Hiding mistakes is a bad idea, and definitely contrary to any type of lean or other improvement strategy. You can only improve if you know what you are trying to improve, which means having complete and accurate information about the current process and the problems that are occurring.
Not long ago I wrote about a positive trend among some hospitals to admit mistakes – to patients, amazingly enough – and try to learn from them.
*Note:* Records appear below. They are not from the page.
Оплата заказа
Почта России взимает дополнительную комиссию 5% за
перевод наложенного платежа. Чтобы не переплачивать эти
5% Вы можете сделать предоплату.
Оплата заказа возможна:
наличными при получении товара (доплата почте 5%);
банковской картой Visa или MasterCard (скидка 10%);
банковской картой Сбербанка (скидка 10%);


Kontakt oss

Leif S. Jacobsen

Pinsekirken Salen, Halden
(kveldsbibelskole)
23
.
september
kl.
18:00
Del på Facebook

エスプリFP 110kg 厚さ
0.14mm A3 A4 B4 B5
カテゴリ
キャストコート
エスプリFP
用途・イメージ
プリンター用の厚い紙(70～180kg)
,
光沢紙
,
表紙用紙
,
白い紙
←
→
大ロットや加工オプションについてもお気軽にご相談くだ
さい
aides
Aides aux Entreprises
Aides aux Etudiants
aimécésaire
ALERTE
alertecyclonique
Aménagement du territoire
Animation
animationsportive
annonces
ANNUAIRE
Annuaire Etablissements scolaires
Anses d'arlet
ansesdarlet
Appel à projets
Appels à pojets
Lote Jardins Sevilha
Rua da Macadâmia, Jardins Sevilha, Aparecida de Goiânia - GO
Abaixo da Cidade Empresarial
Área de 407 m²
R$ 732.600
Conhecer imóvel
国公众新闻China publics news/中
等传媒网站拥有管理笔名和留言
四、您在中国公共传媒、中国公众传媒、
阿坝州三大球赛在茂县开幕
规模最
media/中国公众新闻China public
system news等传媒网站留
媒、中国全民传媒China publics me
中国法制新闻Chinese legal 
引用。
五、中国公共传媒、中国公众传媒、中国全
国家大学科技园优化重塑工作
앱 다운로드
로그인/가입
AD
But on the heels of that information comes a disturbing report from the Hartford Courant that information about “adverse events” in Connecticut hospitals is now rarely available, thanks to revisions lobbyists obtained in state law.
The legislature in 2002 ordered hospitals to disclose all serious patient injuries "associated with medical management." But after the first reports were made public, hospital lobbyists persuaded lawmakers to rewrite the statute in 2004, limiting the types of adverse events that must be divulged and promising to keep reports secret unless they led to an investigation.
State health officials had given assurances that the new law would shed more light on serious medical errors. But an analysis of health department records, death certificates, medical examiner reports and lawsuits shows it has had just the opposite effect.
Since the law was revised:
· The state has investigated dramatically fewer adverse-event cases, with about three out of four reported events now closed without a formal inquiry — keeping them hidden from the public — including more than 50 cases in which patients died.
· Narrower reporting requirements have allowed hospitals to keep more medical mistakes secret even from state regulators, with reports to the state immediately dropping by more than half.
· Even after lobbyists pushed for more narrowly defined reporting rules, some believe hospitals still are not reporting all incidents mandated by law, but the state has never attempted to determine whether or not hospitals are complying.
The article, written by Matthew Kauffman and Dave Altimari, notes that mistakes are indeed taking place.
The details of more than a dozen sexual assaults are concealed in the health department's files, along with at least 30 cases in which sponges or other objects were left in patients' bodies after surgery, a Courant analysis has found. Information on hundreds of serious falls is also kept under wraps by the department, as are the particulars of at least half a dozen cases in which newborns died or were seriously injured during childbirth.
I hope the Courant’s article will help prompt a reversal of the changes to the law.